On June 5, 2013, six months after his first attempt, Hershner successfully completed the first trip across the United States on an electric motorcycle (Kanichi Fujiwara did it a decade earlier as part of a global circumnavigation, but on an electric moped). The solo trip from San Diego, CA to Jacksonville, FL took five days, or 135 hours, with no support vehicle and using only the existing charging infrastructure. Despite having to replace a motor due to a loose sprocket, Hershner completed the trip roughly 36 hours before another electric motorcycle team, also attempting to become the first to ever cross the country. As a result, Hershner became the first person in history to "unofficially" go coast to coast on an electric motorcycle.

On July 7, 2013, shortly after his arrival back to the west coast from Florida, he placed 2nd to a Tesla Model S in the BC2BC All Electric Vehicle Rally riding from Canada to Mexico.
Subsequently, on November 24, 2013, Hershner and his passenger, Chelsea Liggatt, became the first to travel "two up" across the United States by electric motorcycle.

=== 2014 ===

In 2014, Craig Vetter and students from Virginia Tech helped Hershner rebuild the tail section out of aluminum to hold 21 kWh of batteries, and up to 24 kW of chargers that would run off 4 J1772 level 2 plugs, at 6 kW each. Later, on August 29, 2014, Hershner became the first electric motorcycle to win the historic Craig Vetter Fuel Economy Challenge travelling 172 miles on a single charge, at speeds up to 80 mph, for 1.3 cents per mile cost in electricity.

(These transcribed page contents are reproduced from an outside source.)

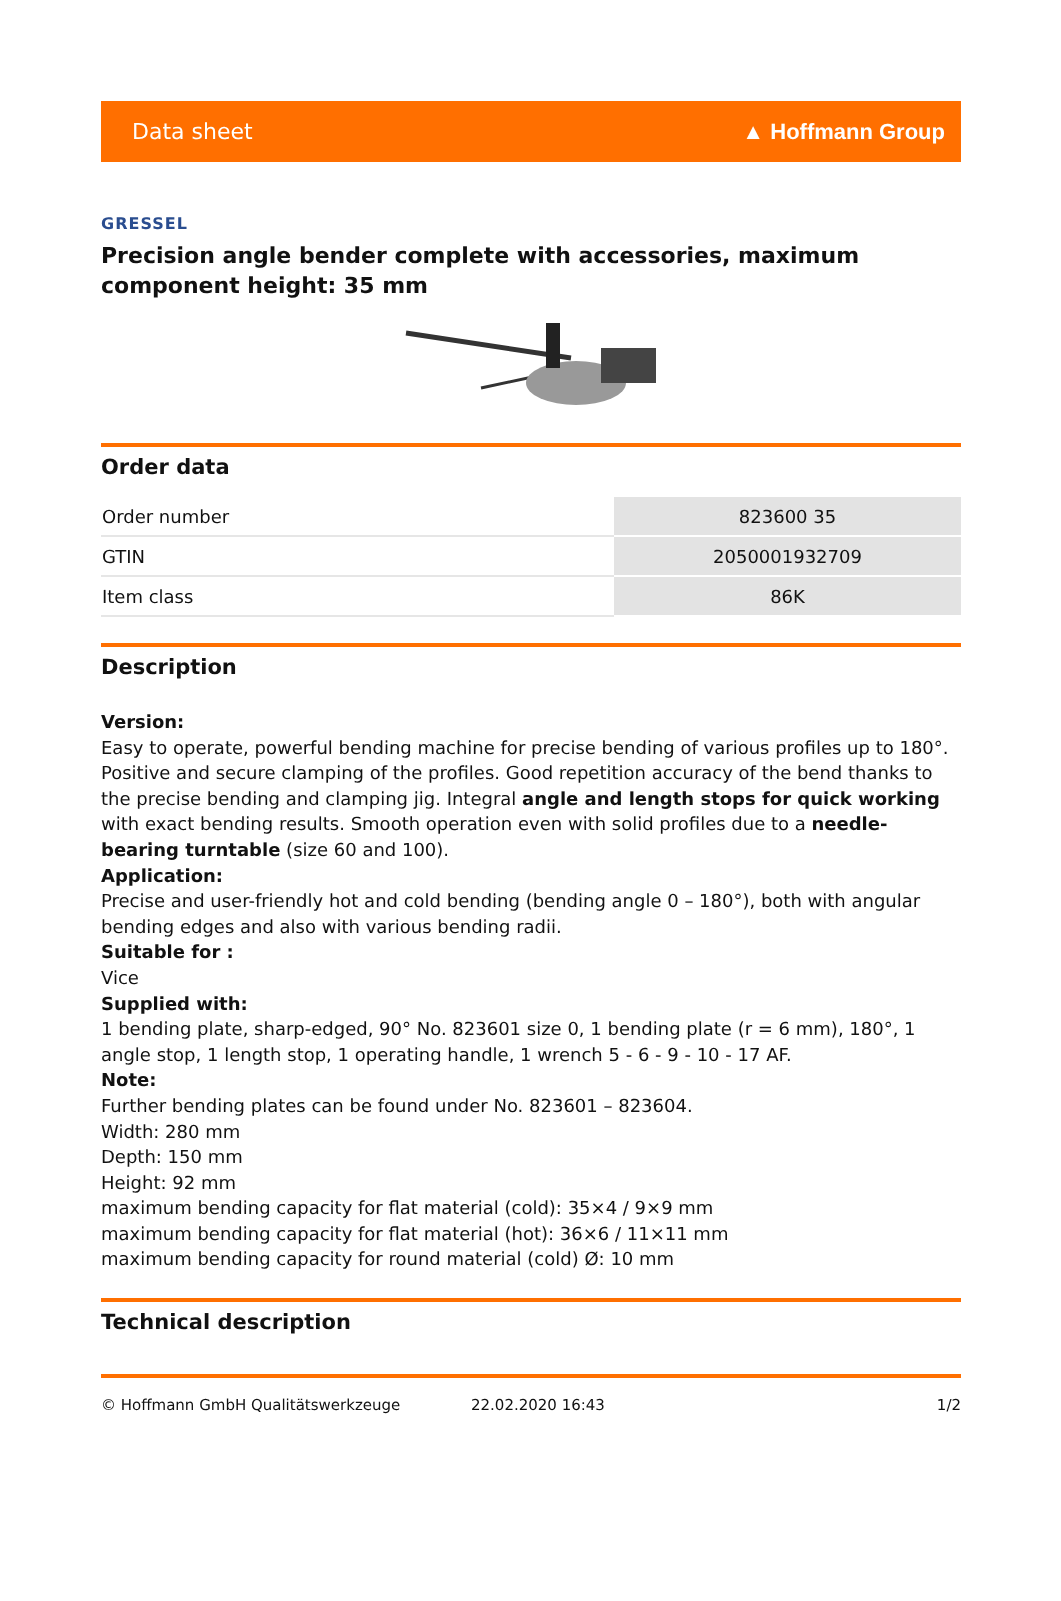Data sheet ▲ Hoffmann Group
GRESSEL
Precision angle bender complete with accessories, maximum component height: 35 mm
Order data
| Order number | 823600 35 |
| GTIN | 2050001932709 |
| Item class | 86K |
Description
Version:
Easy to operate, powerful bending machine for precise bending of various profiles up to 180°. Positive and secure clamping of the profiles. Good repetition accuracy of the bend thanks to the precise bending and clamping jig. Integral angle and length stops for quick working with exact bending results. Smooth operation even with solid profiles due to a needle-bearing turntable (size 60 and 100).
Application:
Precise and user-friendly hot and cold bending (bending angle 0 – 180°), both with angular bending edges and also with various bending radii.
Suitable for :
Vice
Supplied with:
1 bending plate, sharp-edged, 90° No. 823601 size 0, 1 bending plate (r = 6 mm), 180°, 1 angle stop, 1 length stop, 1 operating handle, 1 wrench 5 - 6 - 9 - 10 - 17 AF.
Note:
Further bending plates can be found under No. 823601 – 823604.
Width: 280 mm
Depth: 150 mm
Height: 92 mm
maximum bending capacity for flat material (cold): 35×4 / 9×9 mm
maximum bending capacity for flat material (hot): 36×6 / 11×11 mm
maximum bending capacity for round material (cold) Ø: 10 mm
Technical description
© Hoffmann GmbH Qualitätswerkzeuge 22.02.2020 16:43 1/2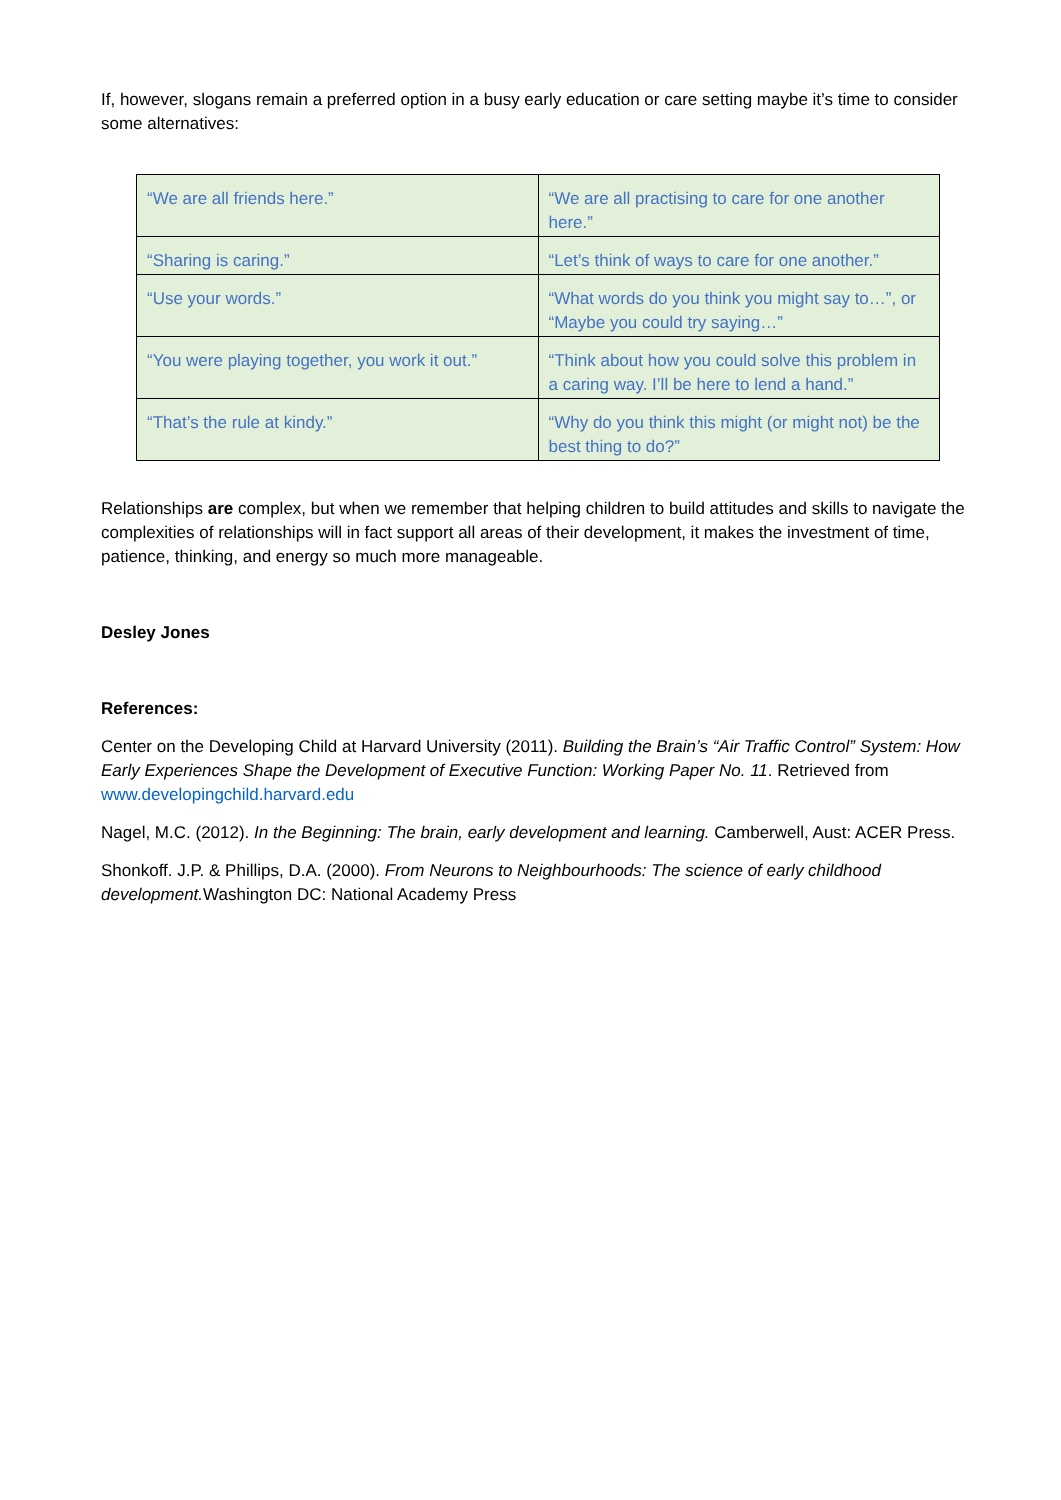If, however, slogans remain a preferred option in a busy early education or care setting maybe it’s time to consider some alternatives:
| “We are all friends here.” | “We are all practising to care for one another here.” |
| “Sharing is caring.” | “Let’s think of ways to care for one another.” |
| “Use your words.” | “What words do you think you might say to…”, or “Maybe you could try saying…” |
| “You were playing together, you work it out.” | “Think about how you could solve this problem in a caring way. I’ll be here to lend a hand.” |
| “That’s the rule at kindy.” | “Why do you think this might (or might not) be the best thing to do?” |
Relationships are complex, but when we remember that helping children to build attitudes and skills to navigate the complexities of relationships will in fact support all areas of their development, it makes the investment of time, patience, thinking, and energy so much more manageable.
Desley Jones
References:
Center on the Developing Child at Harvard University (2011). Building the Brain’s “Air Traffic Control” System: How Early Experiences Shape the Development of Executive Function: Working Paper No. 11. Retrieved from www.developingchild.harvard.edu
Nagel, M.C. (2012). In the Beginning: The brain, early development and learning. Camberwell, Aust: ACER Press.
Shonkoff. J.P. & Phillips, D.A. (2000). From Neurons to Neighbourhoods: The science of early childhood development. Washington DC: National Academy Press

On September 15, 2014, the first day of National Drive Electric Week, Hershner became the first electric motorcycle rider to earn an Iron Butt Award (Saddlesore 1000) from the Iron Butt Association. He rode over 1047 miles from Northern California to the Mexico border and back, in 22 hours and 57 minutes using only ChargePoint charging stations.

=== 2015 ===

On May 7, 2015, Electric Terry became the first electric motorcyclist to ride 300 miles on a single charge. He carried 27 kWh of battery on board, more than a Nissan LEAF electric car.